Mormons Building Massive Church in NYC Despite Neighborhood Opposition

The Church of Jesus Christ of Latter-day Saints has been granted permission to start building a large church in the New York City borough of Queens, despite heavy opposition from city officials.

People sit by a reflecting pool outside the Salt Lake Mormon temple as they wait in line to attend the fifth session of the 181st Semiannual General Conference of the Church of Jesus Christ of Latter-day Saints in Salt Lake City, Utah October 2, 2011. |

The Board of Standards and Appeals in Flushing, Queens gave the Mormons the go ahead earlier this week, and the church will now be able to erect a large two-story house of worship with 55 underground parking spaces and a nine-story steeple – despite the facility being twice the size of the limit placed on buildings in the residential area.

"I am somewhere between outraged and disappointed," expressed Tyler Cassell, a member of local Community Board 7 and president of the North Flushing Civic Association.

"These laws were written to protect the character of our neighborhoods; now they are meaningless," he added, asking why the Mormon Church has been given such an exemption.

"That's why I call it public enemy number 1," expressed state Tony Avella (D-Bayside) about the BSA. "The decision undermines everything we've done to downzone."

Avella has been fighting hard on the side of local residents and the surrounding neighborhoods opposed to such an over-sized place of worship being built on their grounds, but the Mormon Church has understandably been delighted with the decision.

"The church applauds the BSA's ruling. It affirms that the permit application and plans to build are within the law," expressed Mormon spokesman Ahmad Corbitt.

"Nevertheless, we look forward to continued dialogue with our neighbors on ways to fit the coming meetinghouse comfortably into the neighborhood without sacrificing the church's well-established worship needs. Members of the community have been open-minded and levelheaded in ongoing discussions in this regard," he added.

Community Board 7 and Borough President Helen Marshall have also been against the new building, explaining that such a large church would be "out of character and scale" with the surrounding neighborhoods in Flushing.

"Based on case law, the BSA may have had basis for their unanimous vote of approval, but based on the constant misrepresentations made by the LDS Church, I don't believe there ever was a credible case," expressed Chuck Apelian, chairman of Community Board 7's Land Use Committee.

Avella is even considering filing an Article 78 against the BSA, which can be made against decisions made by a city or state agency in the New York courts.
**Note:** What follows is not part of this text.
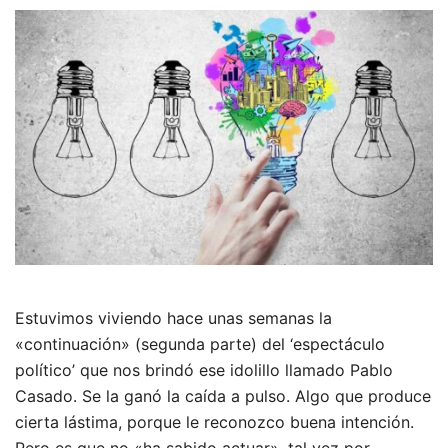
Estuvimos viviendo hace unas semanas la
«continuación» (segunda parte) del ‘espectáculo
político’ que nos brindó ese idolillo llamado Pablo
Casado. Se la ganó la caída a pulso. Algo que produce
cierta lástima, porque le reconozco buena intención.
The lawsuit could push pack the date of when construction on the Mormon building can begin – but the filing fee alone is $20,000, The Queens Chronicle reported.

The Mormon Church will be allowed 9,000 square feet for classrooms, 16 Bible study rooms, and the congregation size may exceed the 350 limit size, which is already above and beyond the average amount of worshipers per church in the neighborhood.